Most often in life the rewards we receive come through great difficulty and trial, when we’re provoked into action. This, it seems to me, is the role of the prophet in our midst. It is his/her lot in life to say the things we’d rather not hear, to expose the darkness clinging to the unseen crevices of our hearts. This past Sunday I listened to a sermon that brought me to tears. Jannie Stubbs, our co-pastor, spoke about grace, comparing it to the impossible demands of the Old Testament law and oral tradition. She spoke of how we create self-righteous, legalistic dividing lines between ourselves and those we don’t approve of. The dividing lines may be between left and right, between the ugliness of someone else’s sin and our “righteousness,” or between those we disagree with and ourselves. Once we create these dividing lines we have the uncanny ability to create the highest wall we possibly can between us. It’s a wall of separation that reads “I’m good and you’re bad. I’m saved and you’re lost.” As I listened I found myself wanting to shout, “Stop! In the name of God, stop!” But, the more I listened the more the words pierced. I found myself recalling he words of the Sermon on the Mount, about the equality at the bar of God’s justice between the man who murders and the man who calls his brother a fool. I tried to find comfort in the fact that I hadn’t committed any great sins, but then the words of the Book of Common Prayer from my Episcopal roots came to mind – “We have done those things which we ought not to have done and we have left those things undone which we ought to have done and there is no health in us.” I realized that for every sin of commission I could find in someone else, I could in turn find a sin of omission in me.
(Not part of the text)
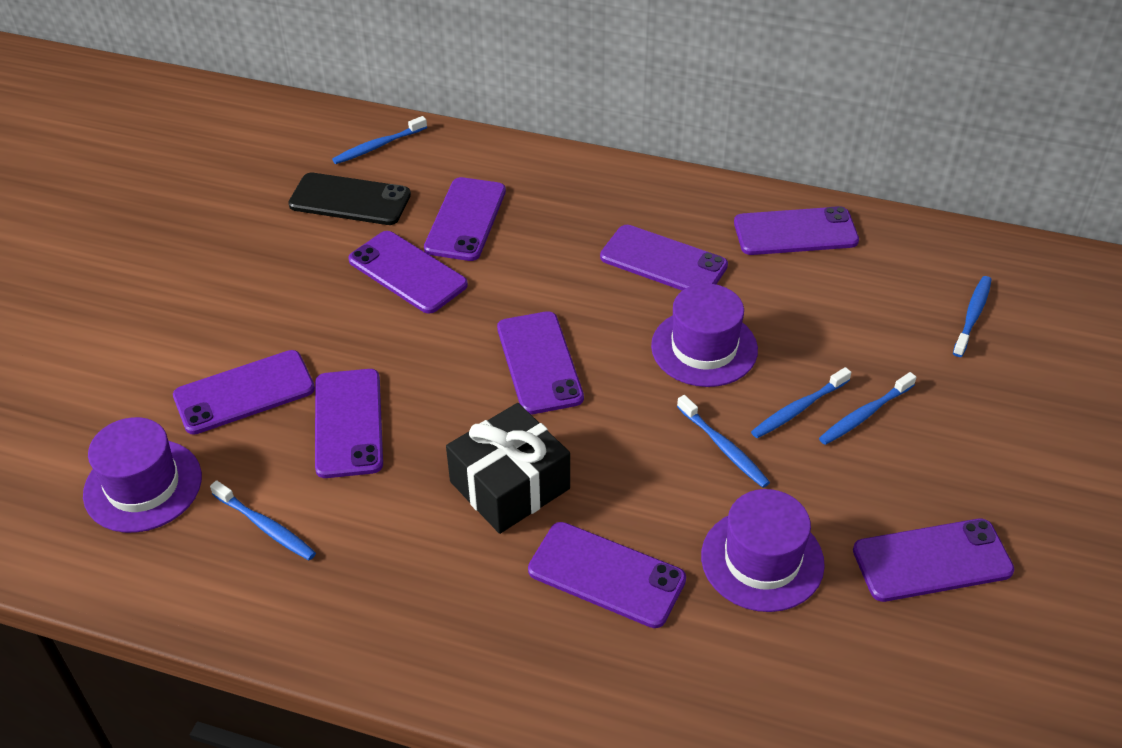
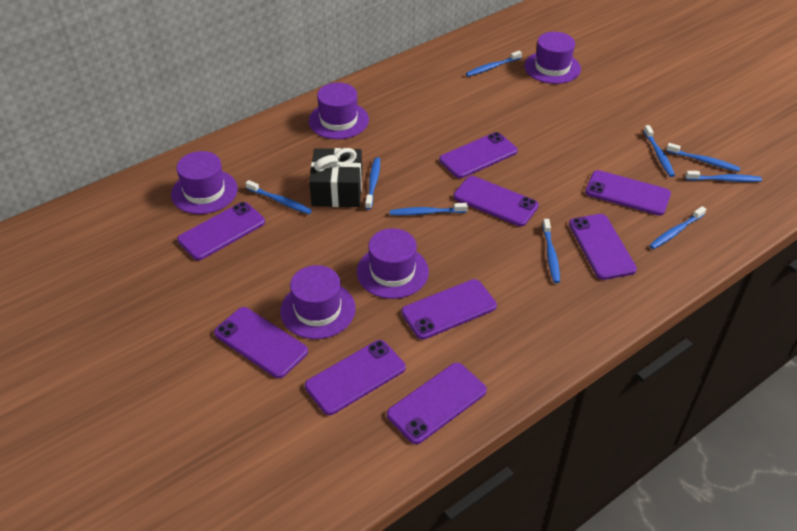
black phone: [288,173,411,225] = 1 -> none = 0
blue toothbrush: [210,480,316,560] [332,116,427,164] [677,395,770,488] [751,367,851,438] [819,372,916,445] [953,276,992,357] = 6 -> [245,180,312,214] [365,157,380,210] [390,203,468,216] [466,51,522,76] [542,219,560,283] [644,125,675,177] [649,206,706,249] [666,143,740,172] [685,171,762,182] = 9
purple hat: [83,417,202,533] [651,283,758,387] [701,489,825,612] = 3 -> [171,151,238,214] [280,265,355,339] [309,83,369,139] [357,228,429,299] [524,32,581,84] = 5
What does this have to do with Jeremiah Wright? One of the things he spoke about yesterday was the possibility of reconciliation. While it might be easy to dismiss him as a hate filled fanatic, it’s not so easy to dismiss the reconciliation offered by the prophets and Jesus. While it’s true the message they brought was one seemingly laden with doom, it’s also true that they brought a message filled with hope. “Come let us reason together,” Isaiah said. Ezekiel railed against the sins of Israel, but he also saw the possibility of a valley of dry bones coming to life. Joel spoke of the devastation of the canker worm, but also saw the promise of a time when God would send His people corn, wine, and oil, and a time when God would “no more make you a reproach among the heathen.”
You see, it is the role of the prophet is to provoke and be provocative, of living and speaking in the tension between judgment and reconciliation. It’s a message whose context is, if we can hear it, love and grace.
In the end, the message I think we’ve had great difficulty hearing in all the media sound bytes these days is that message of reconciliation. As I said earlier, I’m not an apologist for Jeremiah Wright, but I do think the message hidden from us in the media’s rush for ratings and profits is that reconciliation is possible. This is the message from heaven, that God was/is in Christ, reconciling the world to Himself and wants us to reconcile ourselves to one another. At a time when the dividing lines and walls have been so skillfully drawn and erected and the airwaves are crackling with hate it’s almost impossible to hear. I think it’s understandable. The business of reconciliation is difficult. If it weren’t so, there would have been no reason for Jesus to die on the cross to open the door to grace and absolution to all of us.
I believe, then, that the task before us in the wake of Jeremiah Wright is to open that door and begin the long process of reconciliation and healing in our time.